Vitamin D has always been important. According to the National Institutes of Health (NIH), it's a powerful, fat-soluble vitamin that helps boost calcium absorption, provides immune system support, promotes healthy cell growth, and helps reduce inflammation. Basically, it's essential. But it has gotten some more attention recently with the American Academy of Pediatrics noting the results of a recent study that found babies might not be getting enough vitamin D from their diet.

or infants, the AAP recommended daily liquid vitamin D supplements, particularly if they are breast-fed. But for babies who are a bit older, there are foods they can be fed that will help boost vitamin D intake. Adding the following baby-safe, vitamin D rich foods can mean healthier babies and healthier kids down the line.




If you're looking to up your baby's vitamin D intake and they're old enough for milk, vitamin D-fortified milk could be just what you're looking for. According to the NIH, nearly all milk sold in the U.S. is fortified with vitamin D. Milk is also extremely versatile. You can use instead of water in oatmeal or add a bit of chocolate syrup for something a little different.




Fortified yogurt is a good source of both vitamin D and calcium, according to Parents. Win-win. Additionally, Baby Center noted that many babies can begin to tolerate yogurt at about four to six months of age.




Fatty fish like salmon is a good source of vitamin D, according to the National Institutes of Health. You can start introducing fish into your baby's diet at six months, according to Parenting.

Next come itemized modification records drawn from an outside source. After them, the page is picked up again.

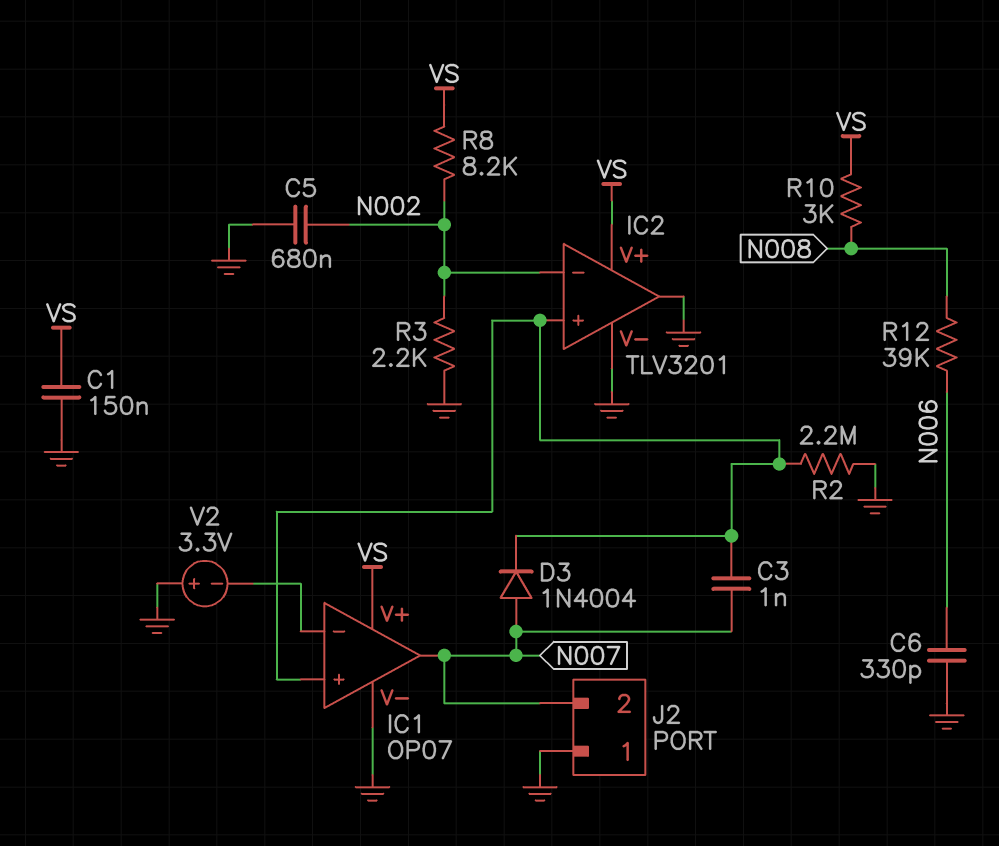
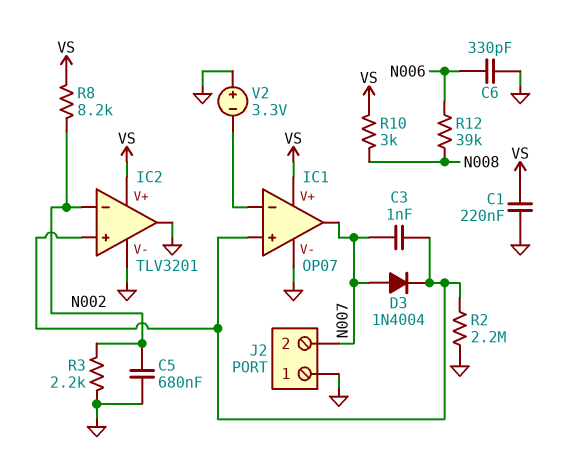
C1: 150nF (GND, VS) -> 220nF (GND, VS)

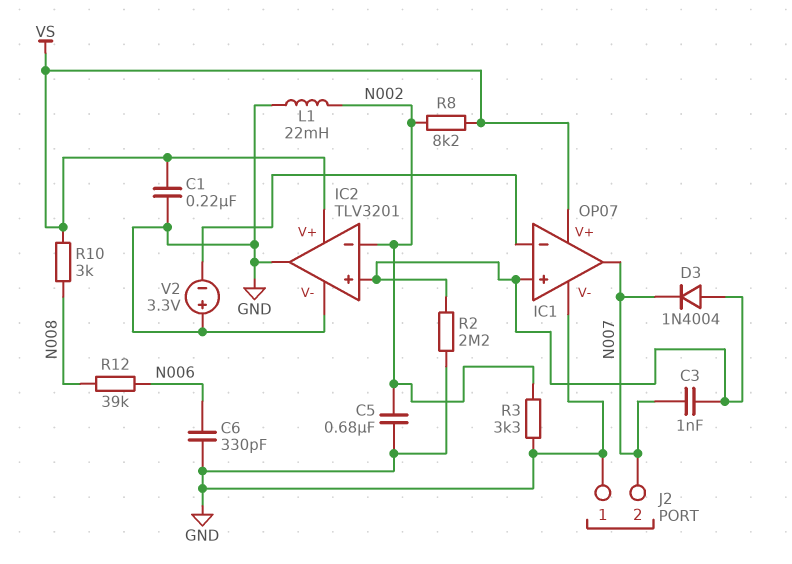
D3: diode 1N4004 (A N007, K IC1/in+) -> diode 1N4004 (A IC1/in+, K N007)
L1: none -> 22mH (GND, N002)
R3: 2.2k (GND, N002) -> 3.3k (GND, N002)

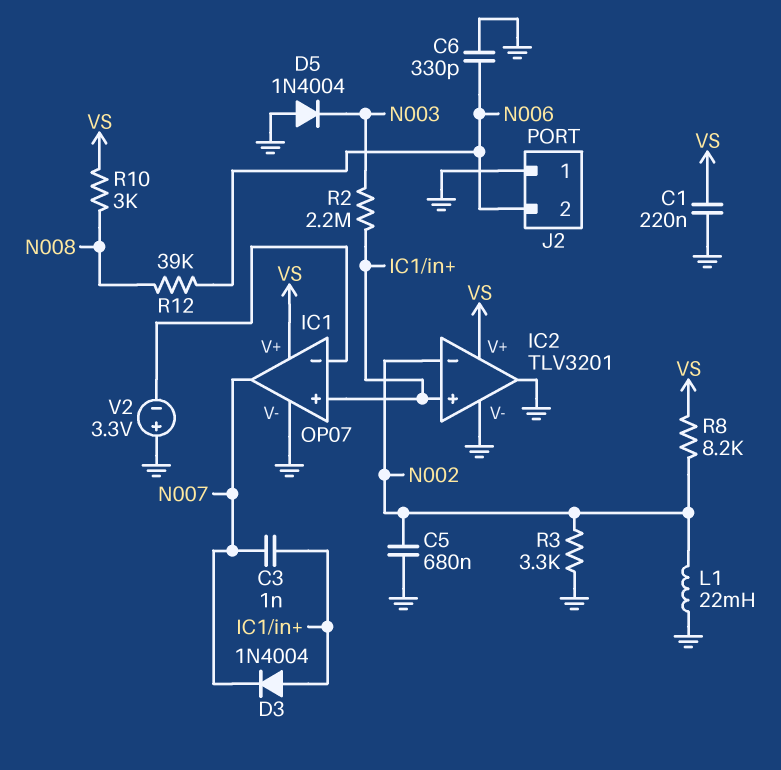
D5: none -> diode 1N4004 (A GND, K N003)
J2 pin 2: N007 -> N006
R2: 2.2M (GND, IC1/in+) -> 2.2M (IC1/in+, N003)

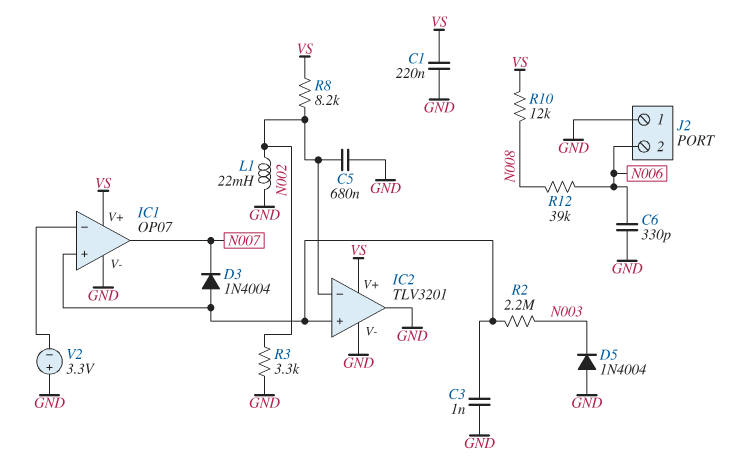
C3: 1nF (IC1/in+, N007) -> 1nF (GND, IC1/in+)
R10: 3k (N008, VS) -> 12k (N008, VS)

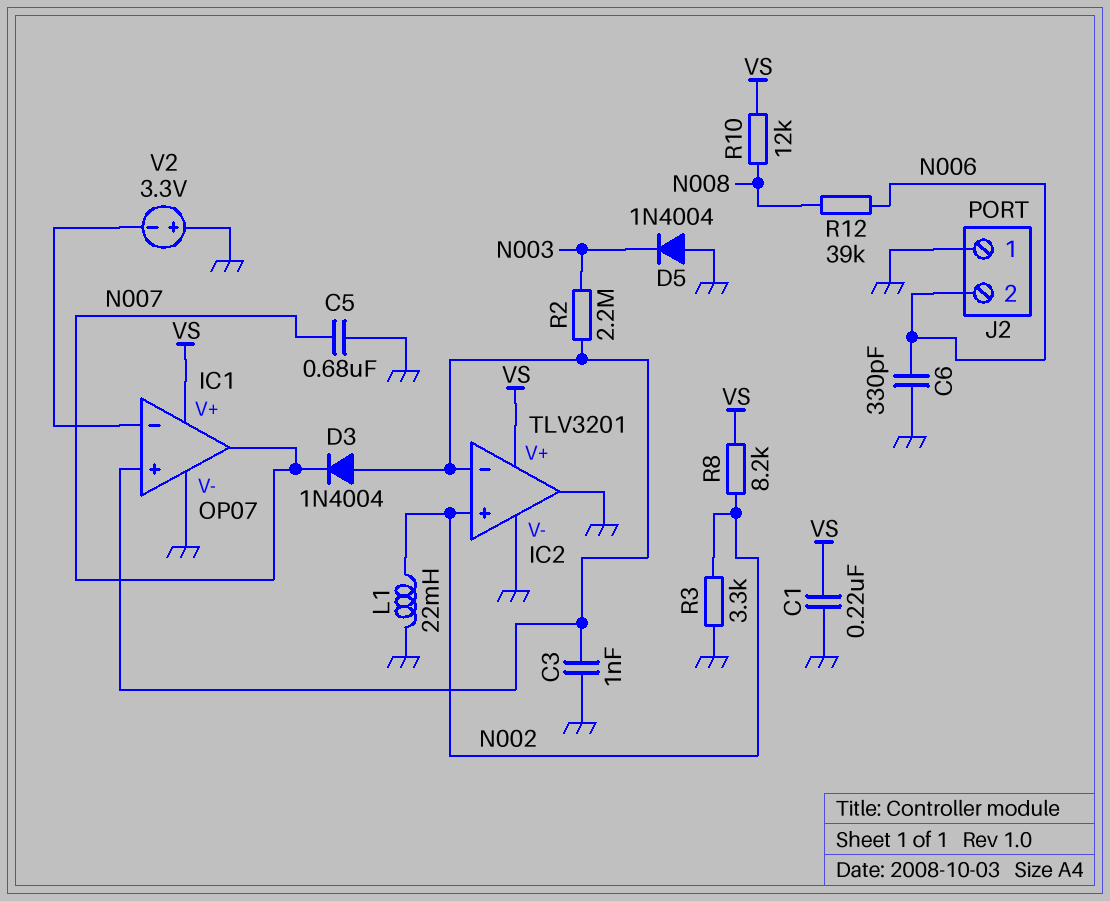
C5: 680nF (GND, N002) -> 680nF (GND, N007)
IC2 pin in+: IC1/in+ -> N002
IC2 pin in-: N002 -> IC1/in+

According to the Mayo Clinic, eggs are a good source of naturally occurring vitamin D. Babies can start eating egg yolks at around nine months, according to Parents. While egg yolk allergies aren't overly common, watch for any potential signs of allergy.




Many older babies and toddlers love snacking on ready-to-eat cereals. According to BabyCenter, vitamin D-fortified, ready-to-eat cereal can up your baby's intake of the essential vitamin.